[PATCH] D52697: Bug 39129: Speeding up partition_point/lower_bound/upper_bound/ by using unsigned division by 2 when possible.

Mon Oct 1 09:09:12 PDT 2018

dyaroshev added a comment.

In https://reviews.llvm.org/D52697#1251063, @mclow.lists wrote:

> I don't think there's a hurry to merge this.
>  The performance wins are nice - on a micro scale.
>  Do you have an example in a real app where this makes a difference?
>
> Note: I'm not disparaging the work you've done.
>  Nor do I think this isn't worth pursuing.
>  I'm just looking at other approaches.

At my current job I don't run libc++ in production, so I can't give you bigger measurements.
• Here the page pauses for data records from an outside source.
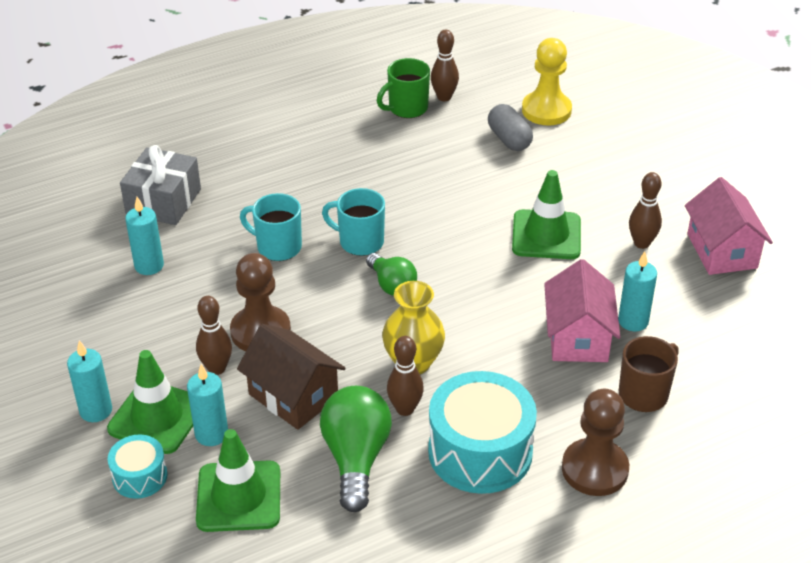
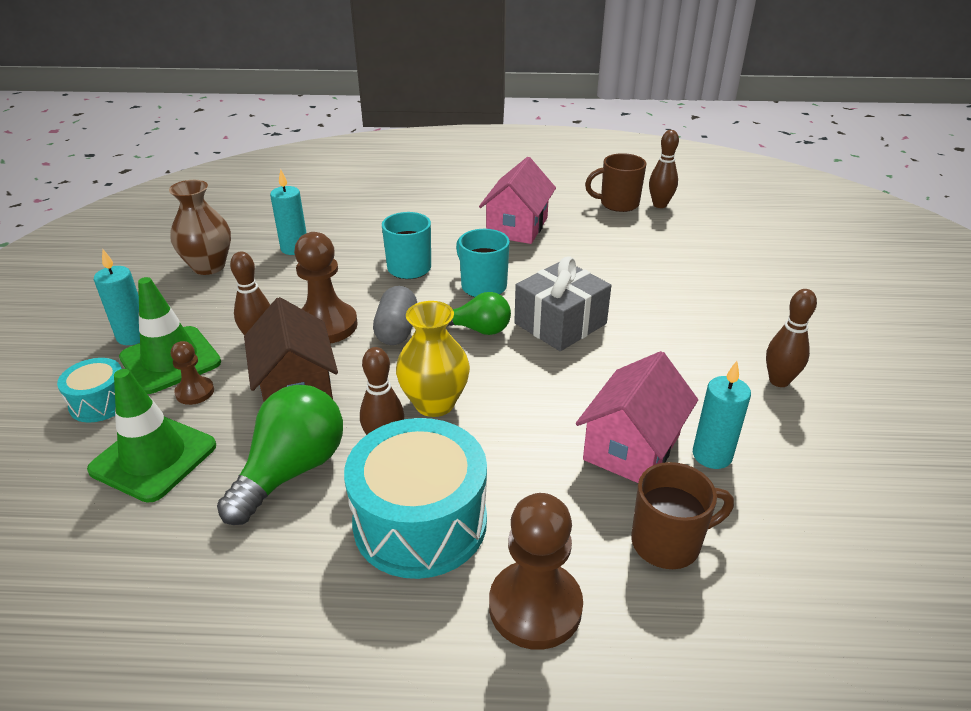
camera: 30 degrees right, 5 degrees down
(85, 316) = (209, 266): none -> brown vase
(163, 201) = (354, 210): grey gift -> grey gift (560, 323)
(211, 434) = (195, 392): turquoise candle -> brown pawn
(392, 285) = (478, 329): green light bulb -> green light bulb turned 75 degrees counterclockwise
(407, 108) = (618, 204): green mug -> brown mug
(509, 139) = (697, 251): grey capsule -> grey capsule (397, 330)
(546, 110) = (754, 239): yellow pawn -> none
(546, 235) = (673, 338): green traffic cone -> none
(721, 251) = (879, 422): pink house -> pink house (517, 227)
This is the examples I know:
Chromium actively using flat containers which rely on standard binary search: https://cs.chromium.org/chromium/src/base/containers/flat_tree.h?q=flat_tr&sq=package:chromium&g=0&l=904
FB does it too: https://github.com/facebook/folly/blob/master/folly/sorted_vector_types.h#L448
There are some implementations of hash maps that rely on std::lower_bound to find the correct bucket (I just talked to people who do that, I don't have a github link)
There was a few talks about flat_hash_map - they use the lower_bound too: https://github.com/skarupke/flat_hash_map/blob/master/flat_hash_map.hpp#L1218

I, too some extend, don't know what your concern is. It's 30 lines of code that makes code much faster at least on some benchmarks and smaller (I looked at the assembly).
These are highly used and important functions and if not to push for every bit of performance in the standard library, where to?

On the Note:
No worries, I know that you mean well. You have to maintain this staff and libc++ is your responsibility not mine.
I am completely OK with you making the decisions and appreciate you taking the time to review this stuff.

https://reviews.llvm.org/D52697